Your instructions: The reply should be an exact transcription of every record.

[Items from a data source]
======
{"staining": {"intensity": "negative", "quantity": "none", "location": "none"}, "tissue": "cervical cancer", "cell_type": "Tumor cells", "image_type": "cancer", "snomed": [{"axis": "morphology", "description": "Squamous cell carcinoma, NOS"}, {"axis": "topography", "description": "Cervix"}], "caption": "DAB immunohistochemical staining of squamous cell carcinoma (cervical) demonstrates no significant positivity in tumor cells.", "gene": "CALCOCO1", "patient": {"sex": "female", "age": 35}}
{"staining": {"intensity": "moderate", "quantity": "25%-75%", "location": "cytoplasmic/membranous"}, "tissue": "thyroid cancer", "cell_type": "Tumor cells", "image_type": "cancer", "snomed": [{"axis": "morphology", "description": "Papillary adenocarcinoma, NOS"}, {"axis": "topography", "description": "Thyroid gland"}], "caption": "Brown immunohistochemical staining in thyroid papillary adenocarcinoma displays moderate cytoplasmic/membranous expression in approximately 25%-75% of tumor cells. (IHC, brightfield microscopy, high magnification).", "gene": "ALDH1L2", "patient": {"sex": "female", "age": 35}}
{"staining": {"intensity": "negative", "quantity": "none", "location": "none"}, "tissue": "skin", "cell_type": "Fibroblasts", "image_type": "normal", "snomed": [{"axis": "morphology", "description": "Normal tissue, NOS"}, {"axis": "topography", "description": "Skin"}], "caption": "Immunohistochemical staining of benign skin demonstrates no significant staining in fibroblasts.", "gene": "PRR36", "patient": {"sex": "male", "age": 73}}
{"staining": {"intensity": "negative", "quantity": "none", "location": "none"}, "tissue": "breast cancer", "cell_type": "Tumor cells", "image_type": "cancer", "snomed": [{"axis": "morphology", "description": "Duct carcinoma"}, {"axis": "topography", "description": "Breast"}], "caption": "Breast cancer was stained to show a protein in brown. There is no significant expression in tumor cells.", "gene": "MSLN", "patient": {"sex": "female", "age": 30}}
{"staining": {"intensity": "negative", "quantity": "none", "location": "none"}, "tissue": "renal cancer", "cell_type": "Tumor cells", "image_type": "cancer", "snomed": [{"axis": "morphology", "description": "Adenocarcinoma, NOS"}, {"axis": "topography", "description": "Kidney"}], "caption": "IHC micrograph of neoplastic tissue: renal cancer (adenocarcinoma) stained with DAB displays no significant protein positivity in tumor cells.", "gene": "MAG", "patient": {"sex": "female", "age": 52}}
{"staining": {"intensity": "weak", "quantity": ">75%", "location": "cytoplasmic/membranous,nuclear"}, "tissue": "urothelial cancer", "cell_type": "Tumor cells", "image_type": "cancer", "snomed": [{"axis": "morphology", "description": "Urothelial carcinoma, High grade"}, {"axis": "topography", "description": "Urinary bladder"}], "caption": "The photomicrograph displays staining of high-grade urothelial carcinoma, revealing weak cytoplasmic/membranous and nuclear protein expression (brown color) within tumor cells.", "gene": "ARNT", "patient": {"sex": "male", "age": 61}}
======
Solution to this task:
{"staining": {"intensity": "negative", "quantity": "none", "location": "none"}, "tissue": "cervical cancer", "cell_type": "Tumor cells", "image_type": "cancer", "snomed": [{"axis": "morphology", "description": "Squamous cell carcinoma, NOS"}, {"axis": "topography", "description": "Cervix"}], "caption": "DAB immunohistochemical staining of squamous cell carcinoma (cervical) demonstrates no significant positivity in tumor cells.", "gene": "CALCOCO1", "patient": {"sex": "female", "age": 35}}
{"staining": {"intensity": "moderate", "quantity": "25%-75%", "location": "cytoplasmic/membranous"}, "tissue": "thyroid cancer", "cell_type": "Tumor cells", "image_type": "cancer", "snomed": [{"axis": "morphology", "description": "Papillary adenocarcinoma, NOS"}, {"axis": "topography", "description": "Thyroid gland"}], "caption": "Brown immunohistochemical staining in thyroid papillary adenocarcinoma displays moderate cytoplasmic/membranous expression in approximately 25%-75% of tumor cells. (IHC, brightfield microscopy, high magnification).", "gene": "ALDH1L2", "patient": {"sex": "female", "age": 35}}
{"staining": {"intensity": "negative", "quantity": "none", "location": "none"}, "tissue": "skin", "cell_type": "Fibroblasts", "image_type": "normal", "snomed": [{"axis": "morphology", "description": "Normal tissue, NOS"}, {"axis": "topography", "description": "Skin"}], "caption": "Immunohistochemical staining of benign skin demonstrates no significant staining in fibroblasts.", "gene": "PRR36", "patient": {"sex": "male", "age": 73}}
{"staining": {"intensity": "negative", "quantity": "none", "location": "none"}, "tissue": "breast cancer", "cell_type": "Tumor cells", "image_type": "cancer", "snomed": [{"axis": "morphology", "description": "Duct carcinoma"}, {"axis": "topography", "description": "Breast"}], "caption": "Breast cancer was stained to show a protein in brown. There is no significant expression in tumor cells.", "gene": "MSLN", "patient": {"sex": "female", "age": 30}}
{"staining": {"intensity": "negative", "quantity": "none", "location": "none"}, "tissue": "renal cancer", "cell_type": "Tumor cells", "image_type": "cancer", "snomed": [{"axis": "morphology", "description": "Adenocarcinoma, NOS"}, {"axis": "topography", "description": "Kidney"}], "caption": "IHC micrograph of neoplastic tissue: renal cancer (adenocarcinoma) stained with DAB displays no significant protein positivity in tumor cells.", "gene": "MAG", "patient": {"sex": "female", "age": 52}}
{"staining": {"intensity": "weak", "quantity": ">75%", "location": "cytoplasmic/membranous,nuclear"}, "tissue": "urothelial cancer", "cell_type": "Tumor cells", "image_type": "cancer", "snomed": [{"axis": "morphology", "description": "Urothelial carcinoma, High grade"}, {"axis": "topography", "description": "Urinary bladder"}], "caption": "The photomicrograph displays staining of high-grade urothelial carcinoma, revealing weak cytoplasmic/membranous and nuclear protein expression (brown color) within tumor cells.", "gene": "ARNT", "patient": {"sex": "male", "age": 61}}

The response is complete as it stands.